> [Job item A]
Answer these about the forum thread on entering digital sub-channels with a remote's number pad:
(i) What key sequence does Cyclone give for channel 45.2?
(ii) On what does Tlaz say the method works?
(iii) According to lujan, how many numbers does the guide take?
> [Job item B]
Write a continuation of the forum thread on entering digital sub-channels with the remote's number pad, picking up from its last line.

# How to select OTA digital sub-channels via the number pad?



## Jaceson (Jan 31, 2005)

Forgive me if this is one of those questions that gets asked a lot...I could find no reference to it anywhere...

How do you enter the dash/dot/etc. between the 'main' OTA channel number and the sub-channel, via the keypad on the remote? Such as 5-1, or 5-2 (or 5.1, 5.2 depending on your point of view). For programming purposes, I want to avoid having to use the 'up' and 'down' buttons to access the sub-channels.

Thanks,

J


----------



## Cyclone (Jul 1, 2002)

Use 5 digits with leading zeros.

for 5.1 enter 0-0-5-0-1
for 45.2 enter 0-4-5-0-2

Try that out.


----------



## Jaceson (Jan 31, 2005)

Worked like a charm....thanks for the info.

J


----------



## Grandude (Oct 21, 2004)

Cyclone said:


> Use 5 digits with leading zeros.
> 
> for 5.1 enter 0-0-5-0-1
> for 45.2 enter 0-4-5-0-2
> ...


This doesn't work, for me anyway, when in the guide. Am I alone or is this happening to everyone?


----------



## Tlaz (Dec 23, 2004)

It does work for me on my 921.


----------



## lujan (Feb 10, 2004)

Grandude said:


> This doesn't work, for me anyway, when in the guide. Am I alone or is this happening to everyone?


No it doesn't work for me also when in the guide. It seems the guide will only take four numbers, so if you try 00401, it will only take the 0040. This has happened to me several times. The guide seems to work with only the first four numbers most of the time. It will take you to that station or the closest one to it in the guide.


----------



## Grandude (Oct 21, 2004)

lujan said:


> No it doesn't work for me also when in the guide. It seems the guide will only take four numbers, so if you try 00401, it will only take the 0040. This has happened to me several times. The guide seems to work with only the first four numbers most of the time. It will take you to that station or the closest one to it in the guide.

> [Material shown]
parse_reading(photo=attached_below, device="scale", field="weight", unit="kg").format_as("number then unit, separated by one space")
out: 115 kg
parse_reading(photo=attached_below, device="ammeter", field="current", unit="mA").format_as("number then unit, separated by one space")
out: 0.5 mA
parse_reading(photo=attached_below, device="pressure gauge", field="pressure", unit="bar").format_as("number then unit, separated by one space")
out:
--
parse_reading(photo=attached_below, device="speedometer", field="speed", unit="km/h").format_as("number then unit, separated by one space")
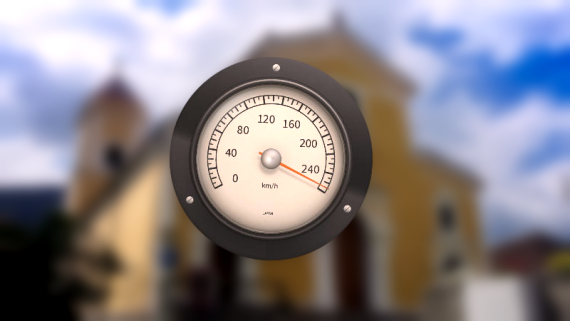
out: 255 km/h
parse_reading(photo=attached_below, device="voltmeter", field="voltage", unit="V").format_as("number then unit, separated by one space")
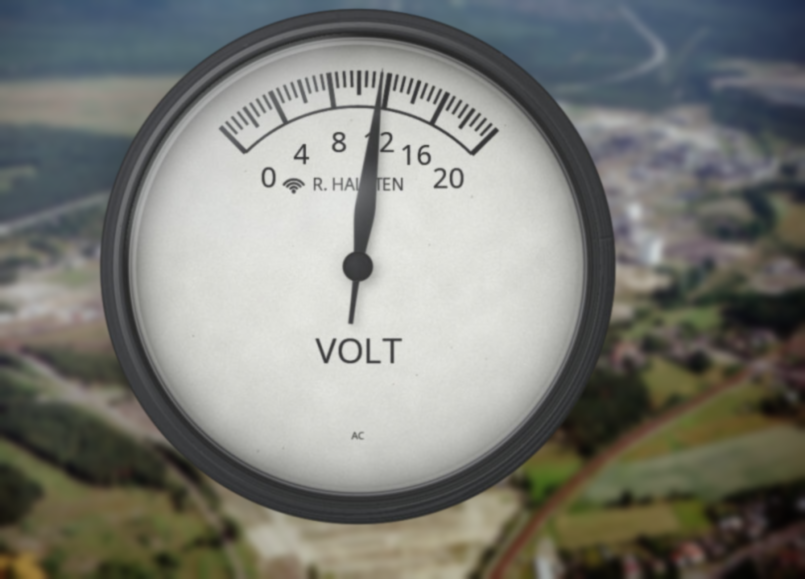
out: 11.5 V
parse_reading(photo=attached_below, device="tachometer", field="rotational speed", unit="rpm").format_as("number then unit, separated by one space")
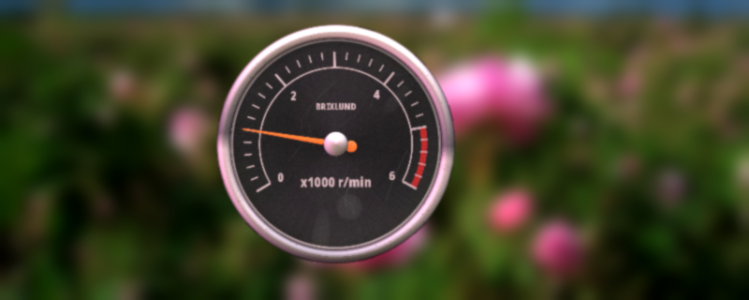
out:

> [Your response A]
(i) 0-4-5-0-2
(ii) Tlaz's 921
(iii) Four numbers

> [Your response B]
Thanks for the reply. I'm glad to hear that I am not alone.
I wonder if this will be fixed someday?


----------



## Cyclone (Jul 1, 2002)

Yeah, I don't know about the guide. This is just a direct dial to go from channel to channel outside of the guide. I use the Favorite's list, so my guide is small enough that I don't have many pages to scroll through to reach my OTA channels.


----------



## KKlare (Sep 24, 2004)

You can generally shorten the code for channels by leaving off the zero on the subchannel. 0041 will give the same as 00401. The 5 digits may tune a second faster because it knows you are done. In the guide, the first three digits will get you within one or so of your destination. If the analogs or the satellite remaps are not in your favorites then you will be there, not counting PBS multiple subchannels, etc.


----------



## GFloyd (Jun 3, 2003)

When I enter 0 5 ; I go to 5.1

Based on that, seems that 0 5 2 would go to 5.2


----------



## GravelChan (Jan 30, 2005)

GFloyd said:


> When I enter 0 5 ; I go to 5.1
> 
> Based on that, seems that 0 5 2 would go to 5.2


Wouldn't that try to go to channel 52 instead?


----------



## GFloyd (Jun 3, 2003)

GravelChan said:


> Wouldn't that try to go to channel 52 instead?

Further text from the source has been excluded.